「もちろん、正しい質問をするんだ」
異世界に召喚された少年ケースケ。
しかし、既にその世界は滅びかけていた。
人が結晶となり消え、砂と散る異変に呑まれた世界で、彼は一人、蒸気自動車で旅をしていた。
その途中で、同じく一人旅をしていたハーフエルフの少女ニトと出会って。
巡り合わせによって、彼女の探し物を手伝う事となり、二人はあらゆる問いに答えをくれるという魔女の伝承がある街を目指す。
あぁ、なんて綺麗な物語だったんだろう。
滅び忘れ去られる一歩手前の危うい世界で、それでも生きている人々の姿が。
出会い、語らい、そして別れる。
纏めてしまえばただそれだけなはずなのに、胸に迫るものがある。
滅びかけの世界で変わらず仕事をする、修理工のおじさんがいた。
連れ立って旅をする老夫婦がいた。最後に家族に会おうとした人がいた。
あるかも知れない場所を探そうとした少女がいて、人探しと嘯いて放浪していた少年がいた。

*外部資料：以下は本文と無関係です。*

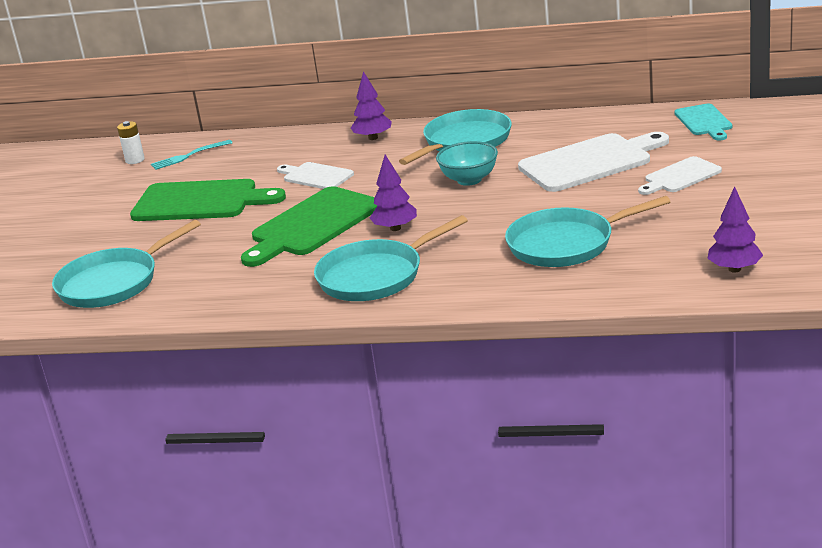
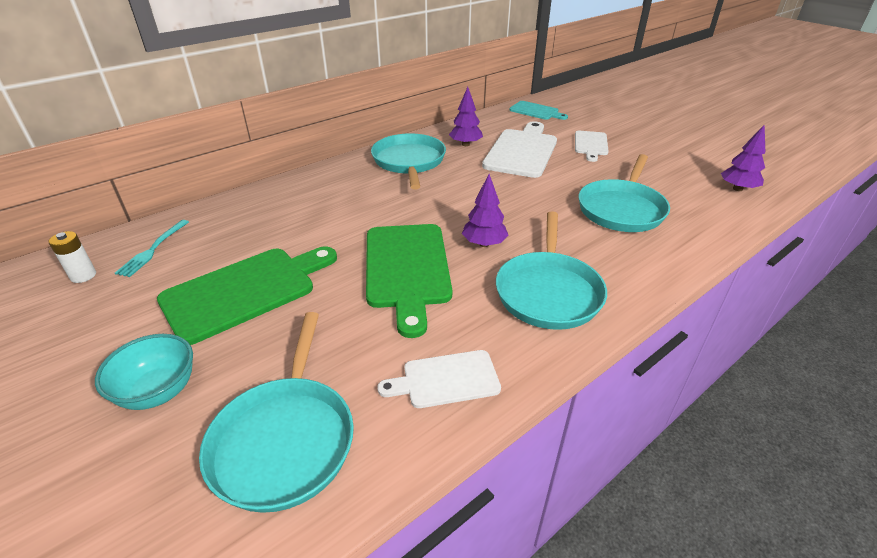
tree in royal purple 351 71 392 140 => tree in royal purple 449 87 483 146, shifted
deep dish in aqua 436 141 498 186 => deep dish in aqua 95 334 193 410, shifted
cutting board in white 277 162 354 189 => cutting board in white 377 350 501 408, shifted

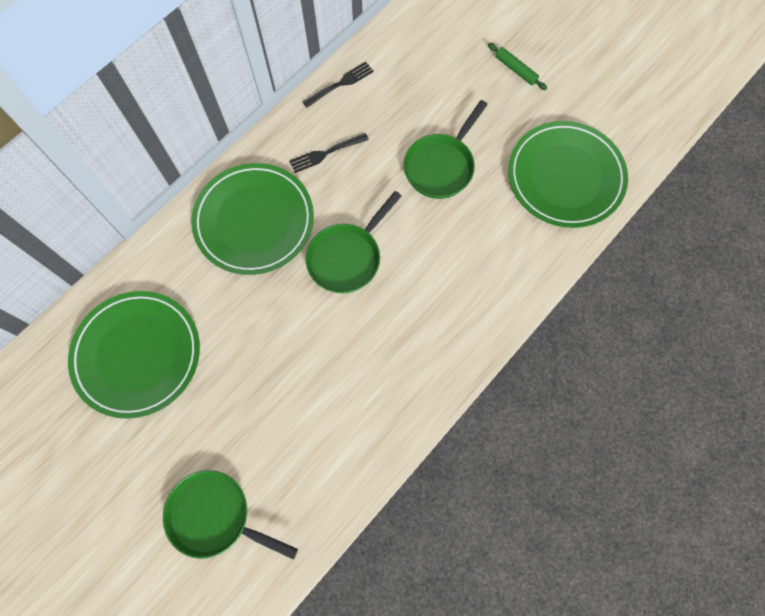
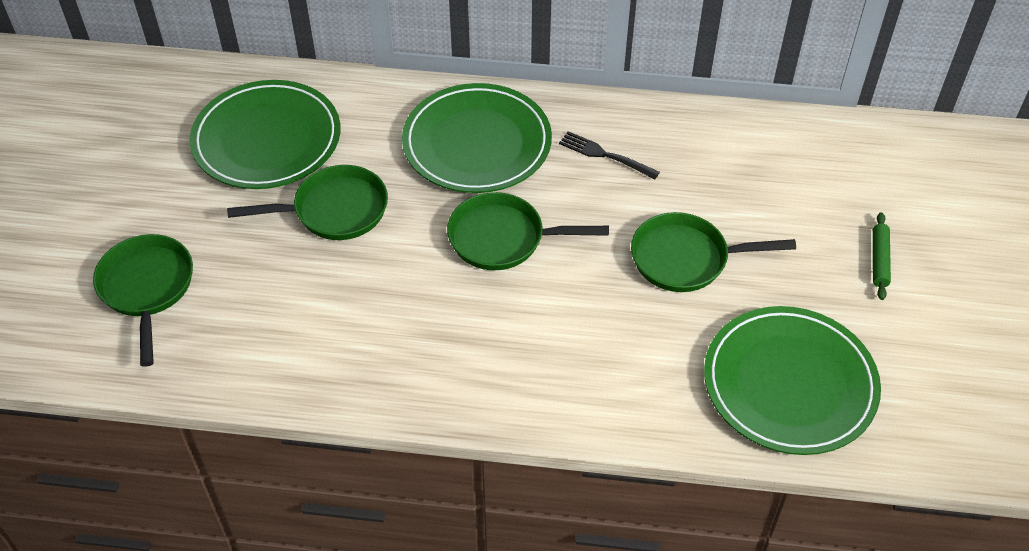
fork in ebony 302 61 374 108 => nothing
nothing => frying pan in green 227 165 388 240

退廃した世界で、分かりやすい救いなんてなくて。だからこそ、他愛無い会話が愛おしいのだ。ニトとケースケが、あの駅で出会えて本当に良かった。
旅の中で絆を育み、足を止めた時に相手に言葉をかけてあげられる二人の関係が、とても好き。P275とP305の挿絵と、その前後の会話とかいいですよね。